Monday, June 11, 2018

It's OK to Sue the Pharmacy when the Insurance Denies a Claim?

The Supreme Court of Massachusetts has ruled that a family can sue Walgreens over the death of a family member after insurance denied a claim.

The Massachusetts Supreme Judicial Court wrote that Walgreens had a "limited duty to take reasonable steps to notify both Rivera and [her doctor] of the need for prior authorization each time Rivera tried to fill her prescription." The pharmacy is not required by law or regulation to facilitate the pre-authorization, but "it is evident that they have some role in furthering the well-being of their patients, and are well suited to assist patients with certain issues regarding their medication," the court wrote. "The skill and knowledge of pharmacists today involve more than the dispensing of pills." See LINK.

First, let's talk about a "Prior Authorization."

It happens almost every day. A patient comes to the pharmacy with a prescription. We type it into the computer and send it electronically to the patient's prescription. It gets rejected. What we see on our end is "Prior Authorization Required."

"But my doctor authorized it!" people will wail, not understanding what that means.

What it DOES mean is that the insurance will not pay for the medication, right now, without having the physician's office call the insurance and answer specific questions as to why the patient needs this medication.

In most cases it is because the actual medication itself is not on the list of medications that the insurance covers (called a FORMULARY). Most of the time they don't want to pay because it is expensive. In most cases it is reasonably prudent to try a less expensive medication for the patient's condition first, before going with the one that was prescribed. 

At the pharmacy end, we don't know WHY. All it tells us is "Prior Authorization Required." At my pharmacy we issue an electronic message which is sent to the prescriber. We also print a form and fax it to the physician's office.

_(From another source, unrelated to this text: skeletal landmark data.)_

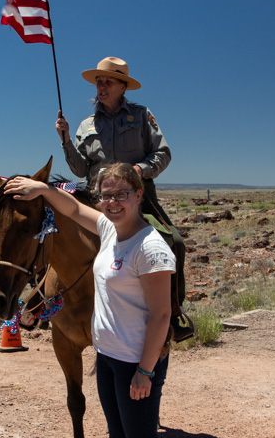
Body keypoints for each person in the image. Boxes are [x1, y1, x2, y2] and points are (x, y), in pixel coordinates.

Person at [4, 163, 176, 438]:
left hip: (137, 362)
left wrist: (146, 371)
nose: (112, 203)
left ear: (138, 196)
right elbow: (73, 209)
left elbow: (161, 316)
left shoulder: (151, 248)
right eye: (107, 195)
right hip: (110, 357)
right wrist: (41, 189)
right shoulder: (109, 229)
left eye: (121, 195)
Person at [56, 56, 193, 341]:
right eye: (99, 81)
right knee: (53, 234)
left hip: (137, 197)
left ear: (122, 87)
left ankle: (174, 312)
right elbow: (80, 169)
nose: (101, 86)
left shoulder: (142, 116)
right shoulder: (86, 124)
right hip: (95, 196)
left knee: (174, 242)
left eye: (108, 81)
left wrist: (138, 170)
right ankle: (43, 306)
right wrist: (66, 140)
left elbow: (163, 154)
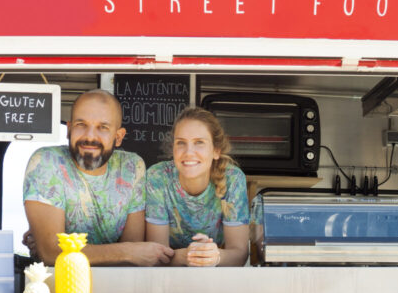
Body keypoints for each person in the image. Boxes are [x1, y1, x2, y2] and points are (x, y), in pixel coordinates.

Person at [22, 89, 174, 266]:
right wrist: (126, 251)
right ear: (69, 129)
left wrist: (129, 252)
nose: (90, 136)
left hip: (117, 285)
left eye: (103, 127)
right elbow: (51, 252)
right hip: (59, 286)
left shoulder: (132, 168)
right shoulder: (46, 162)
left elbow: (132, 259)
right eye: (81, 124)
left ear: (118, 137)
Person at [145, 107, 250, 267]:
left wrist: (214, 256)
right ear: (172, 148)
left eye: (199, 143)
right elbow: (156, 255)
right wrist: (189, 255)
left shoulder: (232, 179)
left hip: (217, 274)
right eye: (181, 143)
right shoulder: (158, 177)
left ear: (216, 151)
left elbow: (239, 254)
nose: (189, 152)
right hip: (168, 277)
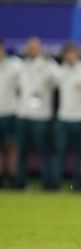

It's a pain for the pharmacy. It stops the process of filling prescriptions and creates additional paperwork for us. At the physician end, it's a pain as well. Some physician offices have ONE person that just deals with prior authorizations all day long.

At my pharmacy, we try other options to get the medication paid for the patient. We try discount cards and other methods. If it is not too expensive, the patient often opts for this choice rather than wait for the prior authorization. A prior authorization is not an instantaneous process. We tell people 48 to 72 hours and admonish them to call their physician to "speed it along." The physician works for the patient, NOT the pharmacy, so this is often a good thing to do.

In some cases, when all else has failed, the patient will say, "Well, I have to have it. I will just pay for it whatever the cost." And in a life-threatening situation, that's what I'd do if it was my child. If it's particularly expensive, we'll offer to fill it for a few days supply until the physician office calls the insurance or prescribes an alternative medication.

In the Massachusetts case, Walgreens did nothing wrong. They sent off the request to the physician electronically. They informed the patient. They told the patient to contact the prescriber too. Regardless of whether the physician's office dragged their feet getting the prior auth completed has nothing to do with the pharmacy.

Suppose you go to your favorite restaurant. You eat a delicious meal and the waiter brings the check. You give them your credit card but YOUR credit card company refuses to pay the bill. Is it the waiter's responsibility to get your credit card company to pay for the meal? Of course not. That's ludicrous.

At the pharmacy, we bill insurance IN BEHALF of the patient as a courtesy. We're not obligated to pay the bill. The patient pays the bill. That's the way the world works.

In the Walgreens case, they followed a typical protocol. The "skill and knowledge" of pharmacists stops at pharmaceutical knowledge. We're not billing experts, nor are we "prior authorization" experts. Further, this story doesn't even begin to address why a common medication like Topamax isn't covered by the insurance... and more likely, was being handled by a Pharmacy Benefit Manager (PBM). PBMs face more and more scutiny because they're supposed to save the insurance company money but often don't. See LINK.

I don't know how this is going to end up, but the pharmacy is not at fault here.

1 comment:

Anonymous said...

Absolutely correct. This should have been summarily dismissed. But, Massachusetts. You get the government and courts you elect, and Ma is a notorious nanny state.

Hopefully, they'll have a couple sensible folks on the jury. Don't count on it.